In Situ Quantum Analog Pulse Characterization via Structured Signal Processing

TL;DR

This paper introduces a novel in situ pulse characterization method for analog quantum simulators, extending Quantum Signal Processing to accurately reconstruct time-dependent control pulses without mid-circuit measurements.

Contribution

It develops a new algorithm combining QSP with an analog-digital mapping to directly learn smooth pulse trajectories from propagator queries, avoiding unscalable Trotterization errors.

Findings

Achieves high accuracy in pulse reconstruction

Demonstrates robustness against SPAM and depolarizing errors

Provides an efficient validation protocol for quantum hardware

Abstract

Analog quantum simulators can directly emulate time-dependent Hamiltonian dynamics, enabling the exploration of diverse physical phenomena such as phase transitions, quench dynamics, and non-equilibrium processes.

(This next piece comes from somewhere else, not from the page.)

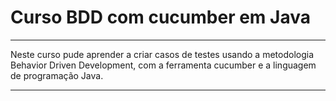 # Curso BDD com cucumber em Java
<hr>
Neste curso pude aprender a criar casos de testes usando a metodologia Behavior Driven Development, com a ferramenta cucumber e a linguagem de programação Java.
<hr>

Realizing accurate analog simulations requires high-fidelity time-dependent pulse control, yet existing calibration schemes are tailored to digital gate characterization and cannot be readily extended to learn continuous pulse trajectories. We present a characterization algorithm for in situ learning of pulse trajectories by extending the Quantum Signal Processing (QSP) framework to analyze time-dependent pulses. By combining QSP with a logical-level analog-digital mapping paradigm, our method reconstructs a smooth pulse directly from queries of the time-ordered propagator, without requiring mid-circuit measurements or additional evolution. Unlike conventional Trotterization-based methods, our approach avoids unscalable performance degradation arising from accumulated local truncation errors as the logical-level segmentation increases. Through rigorous theoretical analysis and extensive numerical simulations, we demonstrate that our method achieves high accuracy with strong efficiency and robustness against SPAM as well as depolarizing errors, providing a lightweight and optimal validation protocol for analog quantum simulators capable of detecting major hardware faults.